The lot at 311 Vanderbilt Ave. has been a parking spot since the late 1940s, according to presentation materials prepared by Ramona Albert Architecture P.C.

The lot sits behind a landmarked Northern Renaissance Revival-style rowhouse built in 1885, whose address is 312 Clinton Ave.

Adrian Devenyi purchased the Clinton Avenue house plus the land at 311 Vanderbilt Ave. as a single property for $2.65 million in 2013, city Finance Department records indicate.

Devenyi recently transferred ownership of the property to an LLC of which he’s a member, Finance Department records show.

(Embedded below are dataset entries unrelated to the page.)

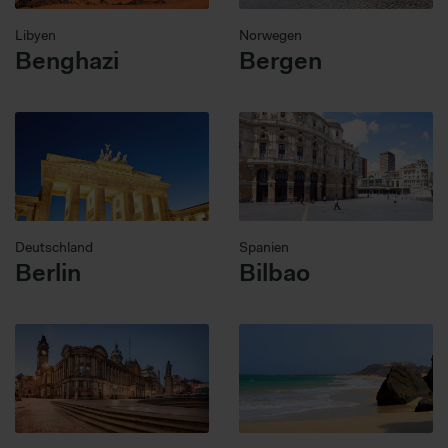
Libyen
Norwegen
Benghazi
Bergen
Deutschland
Spanien
Berlin
Bilbao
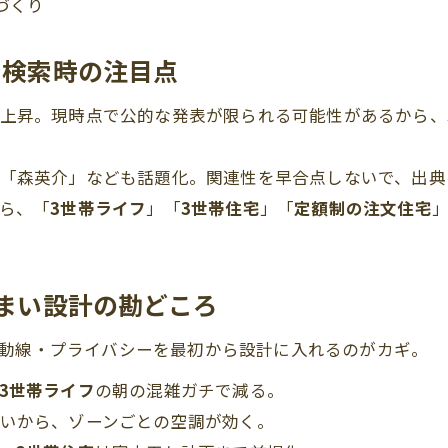
づくり
：検索時の注目点
上昇。現時点で公的な発表が限られる可能性があるから、
「森英介」なども話題化。関連性を早合点しないで、出典
ら、「
3世帯ライフ
」「
3世帯住宅
」「
定額制の注文住宅
住まい設計の勘どころ
動線・プライバシーを最初から設計に入れるのがカギ。
3世帯ライフ
の朝の混雑ガチで減る。
いから、ゾーンごとの空調が効く。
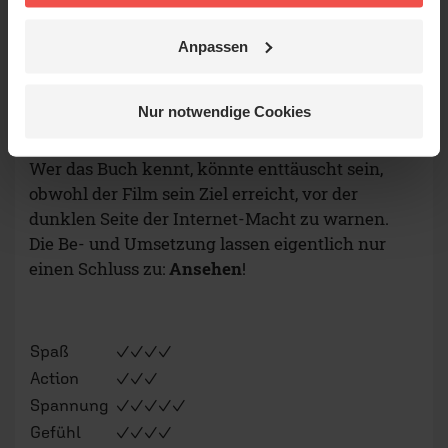
Gefühl
✓✓✓✓
Anspruch
✓✓✓✓✓
Anpassen
Note
1-
Nur notwendige Cookies
Trailer (FSK 6)
„The Circle“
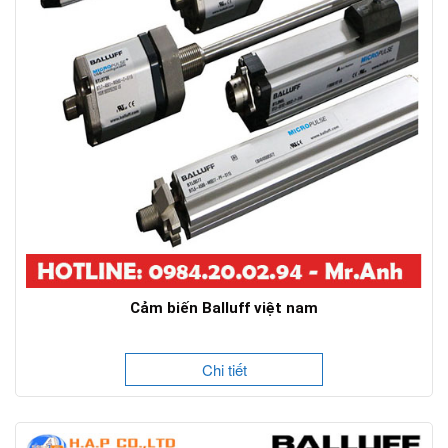
Cảm biến Balluff việt nam
Chi tiết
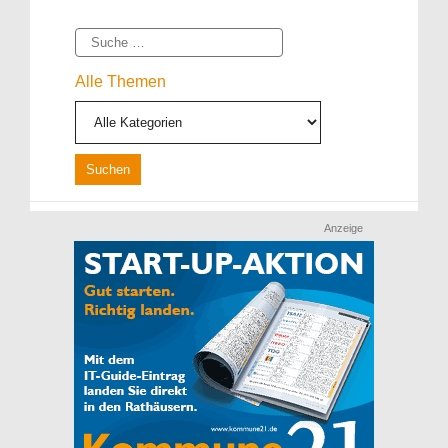
Suche
Alle Themen
Anzeige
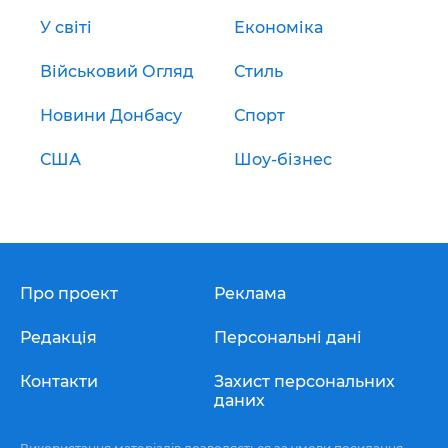
У світі
Економіка
Військовий Огляд
Стиль
Новини Донбасу
Спорт
США
Шоу-бізнес
Про проект
Реклама
Редакція
Персональні дані
Контакти
Захист персональних
даних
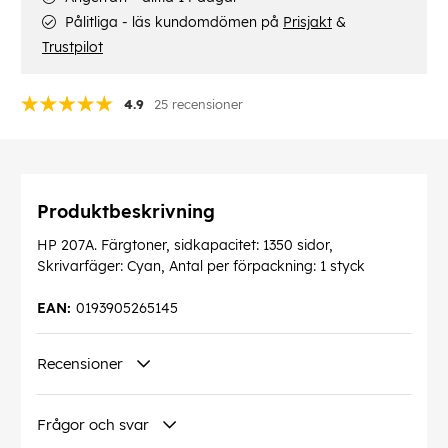
Pålitliga - läs kundomdömen på
Prisjakt
&
Trustpilot
4.9
25 recensioner
Produktbeskrivning
HP 207A. Färgtoner, sidkapacitet: 1350 sidor,
Skrivarfäger: Cyan, Antal per förpackning: 1 styck
EAN:
0193905265145
Recensioner
Frågor och svar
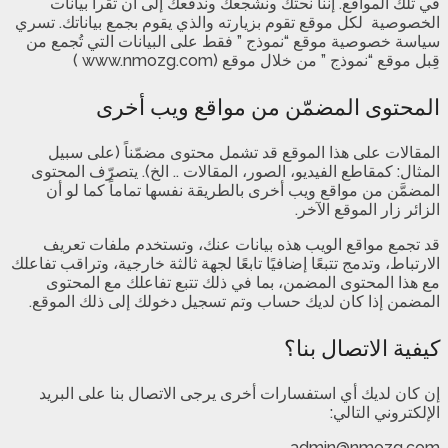
في تلك المواقع. إننا نحثك ونشجعك وندفعك إلى أن تقرأ بيانات
الخصوصية لكل موقع تقوم بزيارته والذي يقوم بجمع بياناتك. تسري
سياسة خصوصية موقع “نموذج ” فقط على البيانات التي تُجمع من
قِبل موقع “نموذج ” من خلال موقع (www.nmozg.com )
المحتوى المضمّن من مواقع ويب أخرى
المقالات على هذا الموقع قد تشمل محتوى مضمّناً (على سبيل
المثال: كمقاطع الفيديو، الصور، المقالات .. الخ). يتصرّف المحتوى
المضمَّن من مواقع ويب أخرى بالطريقة نفسها تماماً كما لو أن
الزائر زار الموقع الآخر.
قد تجمع مواقع الويب هذه بيانات عنك، وتستخدم ملفات تعريف
الارتباط، وتدمج تتبعًا إضافيًا تابعًا لجهة ثالثة خارجية، وتراقب تفاعلك
مع هذا المحتوى المضمن، بما في ذلك تتبع تفاعلك مع المحتوى
المضمن إذا كان لديك حساب وتم تسجيل دخولك إلى ذلك الموقع.
كيفية الاتصال بنا؟
إن كان لديك أي استفسارات أخرى يرجى الاتصال بنا على البريد
الإلكتروني التالي:
admin@nmozg.com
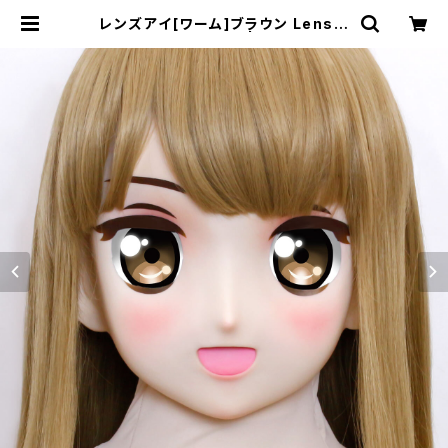
レンズアイ[ワーム]ブラウン Lens e
ye [Warm] Brown | むにむに製作
所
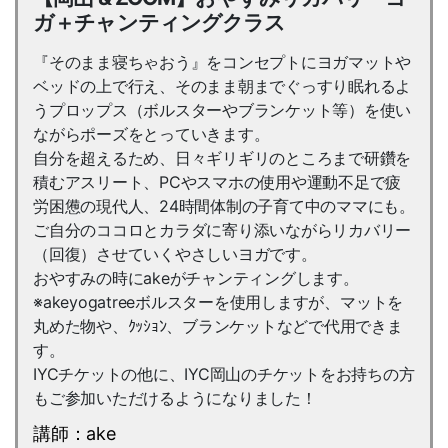
ガ＋チャンティングクラス
『そのまま寝ちゃおう』をコンセプトにヨガマットや
ベッドの上で行え、そのまま朝までぐっすり眠れるよ
うプロップス（ボルスターやブランケット等）を使い
ながらポーズをとっていきます。
自分を超えるため、日々ギリギリのところまで研鑽を
積むアスリート、PCやスマホの使用や運動不足で疲
労困憊の現代人、24時間体制の子育て中のママにも。
ご自分のココロとカラダに寄り添いながらリカバリー
（回復）させていくやさしいヨガです。
おやすみの時にakeがチャンティングします。
※akeyogatreeボルスターを使用しますが、マットを
丸めた物や、ｸｯｼｮﾝ、ブランケットなどで代用できま
す。
IYCチケットの他に、IYC岡山のチケットをお持ちの方
もご参加いただけるようになりました！
講師：ake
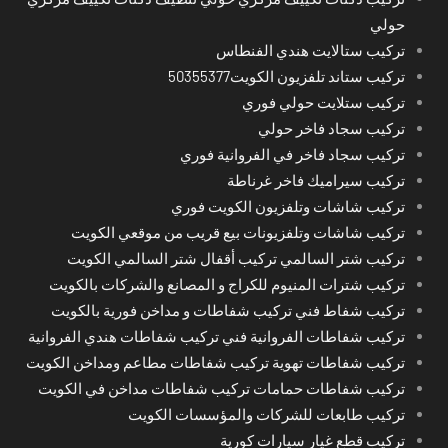
حولي
تركيب ستالايت هندي الفنطاس
تركيب ستاند تلفزيون الكويت50355377
تركيب ستلايت حولي فوري
تركيب سجاد فاخر حولي
تركيب سجاد فاخر في الفروانية فوري
تركيب سيراميك فاخر غرناطة
تركيب شاشات وتلفزيون الكويت فوري
تركيب شاشات وتلفزيونات بيع قريب من موقعي الكويت
تركيب شتر السالمي تركيب أقفال شتر السالمي الكويت
تركيب شترات المنيوم للكراج و المصانع والشركات بالكويت
تركيب شفاط فني تركيب شفاطات و مداخن فورية بالكويت
تركيب شفاطات الفروانية فني تركيب شفاطات هندي الفروانية
تركيب شفاطات تهوية تركيب شفاطات مطاعم ومداخن الكويت
تركيب شفاطات حمامات تركيب شفاطات مداخن في الكويت
تركيب طابعات للشركات والمؤسسات الكويت
تركيب قطع غيار سيارات كورية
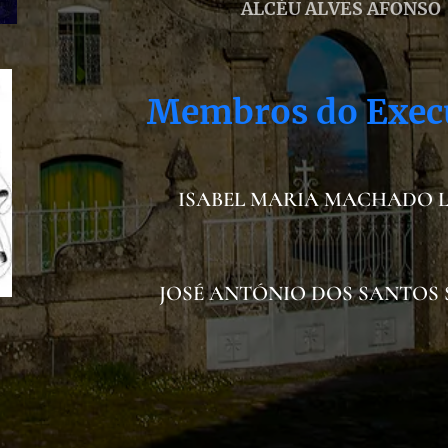
ALCÉU ALVES AFONSO
Membros do Exec
ISABEL MARIA MACHADO 
JOSÉ ANTÓNIO DOS SANTOS 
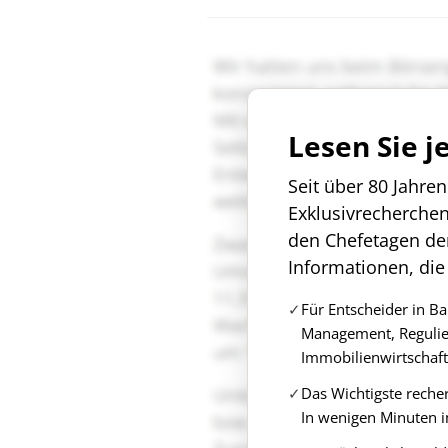
Lesen Sie j
Seit über 80 Jahre
Exklusivrecherche
den Chefetagen de
Informationen, die
Für Entscheider in B
Management, Regulie
Immobilienwirtschaft
Das Wichtigste reche
In wenigen Minuten i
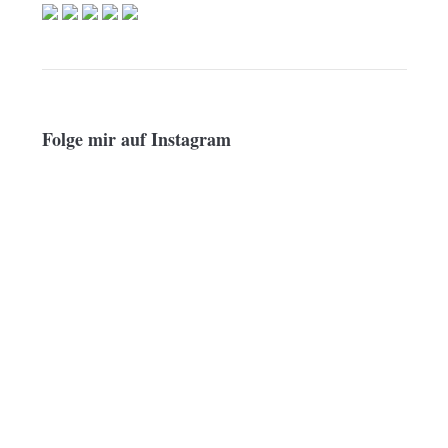
Folge mir auf Instagram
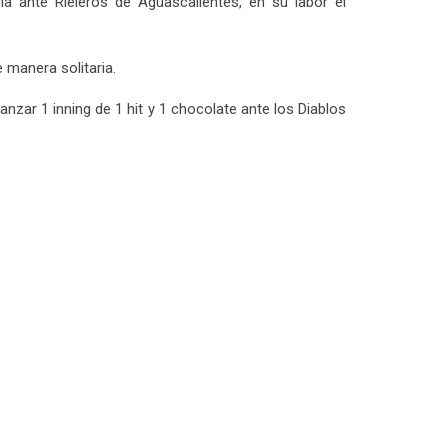
ia ante Rieleros de Aguascalientes, en su labor el
 manera solitaria.
nzar 1 inning de 1 hit y 1 chocolate ante los Diablos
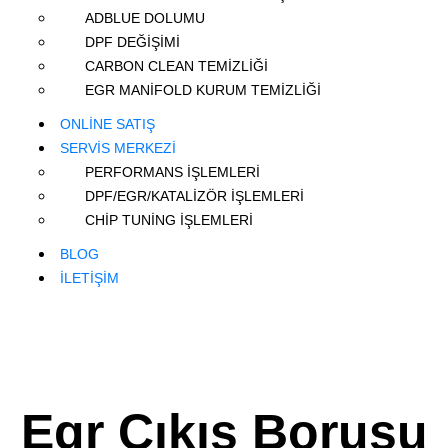
ADBLUE DOLUMU
DPF DEĞİŞİMİ
CARBON CLEAN TEMİZLİĞİ
EGR MANİFOLD KURUM TEMİZLİĞİ
ONLİNE SATIŞ
SERVİS MERKEZİ
PERFORMANS İŞLEMLERİ
DPF/EGR/KATALİZÖR İŞLEMLERİ
CHİP TUNİNG İŞLEMLERİ
BLOG
İLETİŞİM
Egr Çıkış Borusu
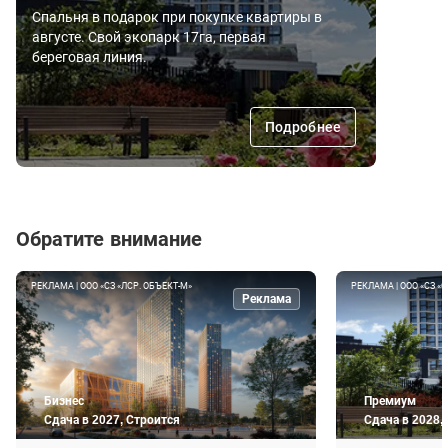
Спальня в подарок при покупке квартиры в
августе. Свой экопарк 17га, первая
береговая линия.
Подробнее
Обратите внимание
РЕКЛАМА | ООО «СЗ «ЛСР. ОБЪЕКТ-М»
РЕКЛАМА | ООО «СЗ «
Реклама
Бизнес
Премиум
Сдача в 2027, Строится
Сдача в 2028,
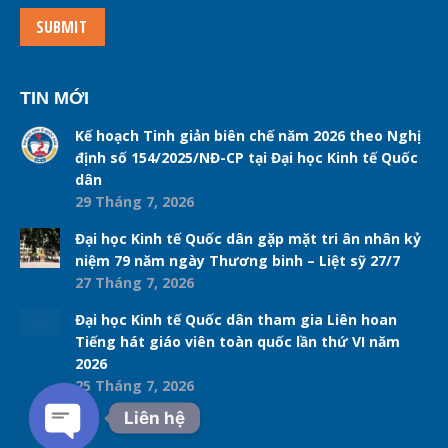
SUBMIT
TIN MỚI
Kế hoạch Tinh giản biên chế năm 2026 theo Nghị
định số 154/2025/NĐ-CP tại Đại học Kinh tế Quốc
dân
29 Tháng 7, 2026
Đại học Kinh tế Quốc dân gặp mặt tri ân nhân kỷ
niệm 79 năm ngày Thương binh – Liệt sỹ 27/7
27 Tháng 7, 2026
Đại học Kinh tế Quốc dân tham gia Liên hoan
Tiếng hát giáo viên toàn quốc lần thứ VI năm
2026
25 Tháng 7, 2026
Liên hệ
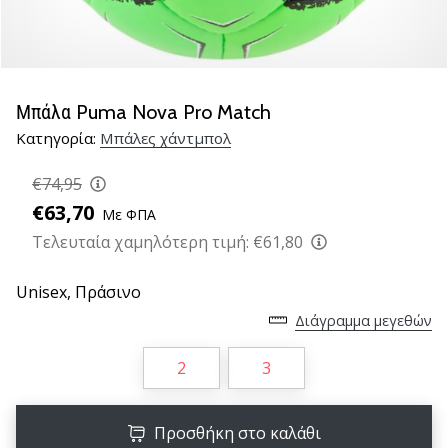
νέα
παπούτσια
handball
PUMA
Accelerate
Μπάλα Puma Nova Pro Match
NITRO
Κατηγορία:
Μπάλες χάντμπολ
SQD
5!
€74,95
Ανακάλυψε
€63,70
Με ΦΠΑ
τις
τεχνικές
Τελευταία χαμηλότερη τιμή:
€61,80
αναβαθμίσεις
και
Unisex,
Πράσινο
μάθε
Διάγραμμα μεγεθών
αν
αξίζει…
2
3
25. 11. 2024
Προσθήκη στο καλάθι
•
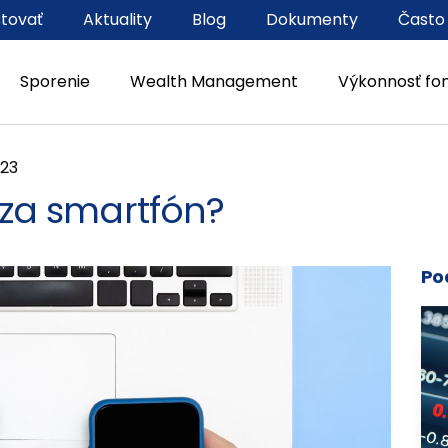
stovať
Aktuality
Blog
Dokumenty
Často
Sporenie
Wealth Management
Výkonnosť fo
023
“ za smartfón?
Po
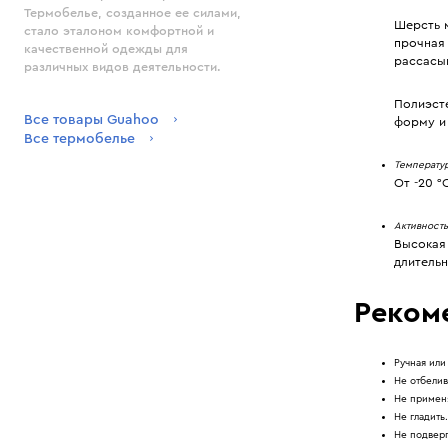
Термобелье, созданное ее силами,
Шерсть 
стало эталоном комфортной и
прочная
качественной одежды для
рассасы
различных видов деятельности.
Полиэст
Все товары Guahoo
форму и 
Все термобелье
Температу
От -20 °
Активность
Высокая 
длительн
Реком
Ручная или
Не отбелив
Не применя
Не гладить.
Не подверг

The LPC’s vote of approval stipulated that the choice of facade material — meaning the faux travertine, which is actually precast panels made of concrete — be “restudied” with the help of the agency’s staff.  

Prior to the vote, Commissioner Michael Goldblum said the house design has a “vibe” that calls famed Modernist architect Philip Johnson’s work to mind.

Commissioner Adi Shamir-Baron spoke of its “tremendous sculptural quality.” Commissioner Frederick Bland called it “a beautiful, lyrical building.”

Commissioners Jeanne Lutfy and John Gustafsson gave the plans for 311 Vanderbilt Ave. a thumbs-down.  

Gustafsson said the building design is beautiful but “it references Lincoln Center. I don’t think Lincoln Center belongs on this block.”